■ **What you are asked to do**:
Please transcribe the part of the listing below that opens with the line containing "What is the smallest value displayed?" and runs through the end of the listing, leaving out the pictures.

(Records from a data source)
▼
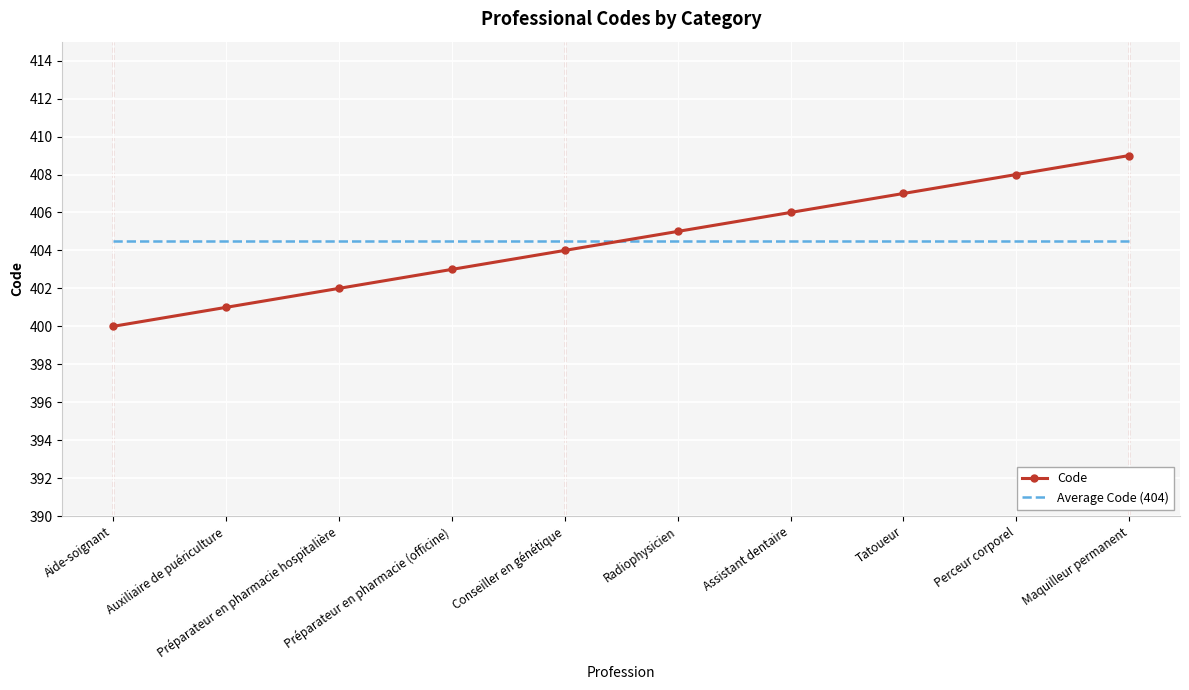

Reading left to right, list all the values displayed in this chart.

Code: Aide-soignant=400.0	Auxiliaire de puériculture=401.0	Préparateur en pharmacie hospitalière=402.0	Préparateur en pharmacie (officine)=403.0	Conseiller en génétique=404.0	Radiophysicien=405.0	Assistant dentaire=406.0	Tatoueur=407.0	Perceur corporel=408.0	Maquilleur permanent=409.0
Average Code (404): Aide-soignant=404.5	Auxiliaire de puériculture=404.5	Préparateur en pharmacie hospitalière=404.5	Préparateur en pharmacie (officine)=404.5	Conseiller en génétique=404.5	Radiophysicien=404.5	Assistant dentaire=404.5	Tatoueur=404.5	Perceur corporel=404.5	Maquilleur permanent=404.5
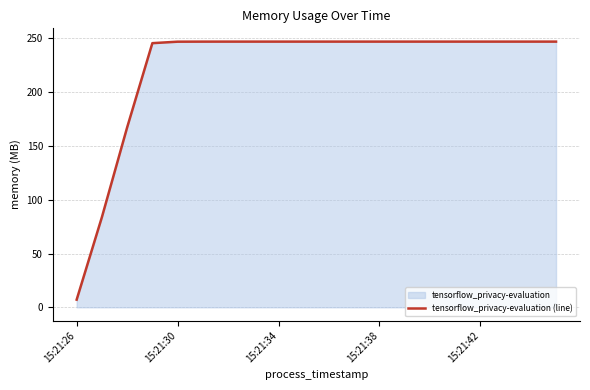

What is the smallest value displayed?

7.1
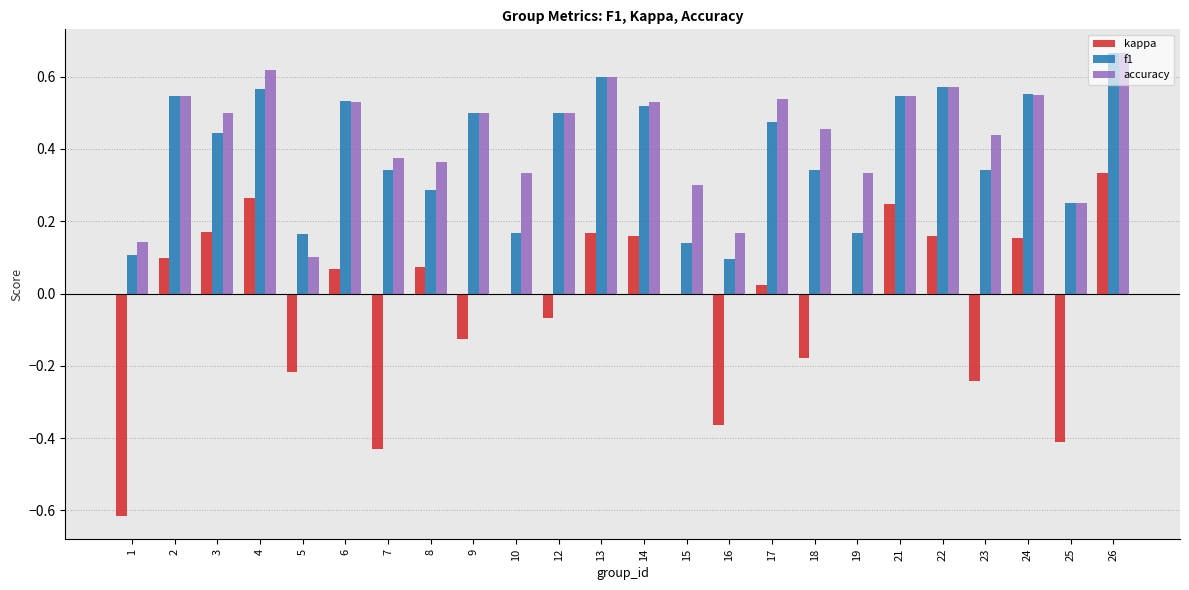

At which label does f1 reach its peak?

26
▲
■ **Your solution**:
What is the smallest value displayed?

7.1

At which label does f1 reach its peak?

26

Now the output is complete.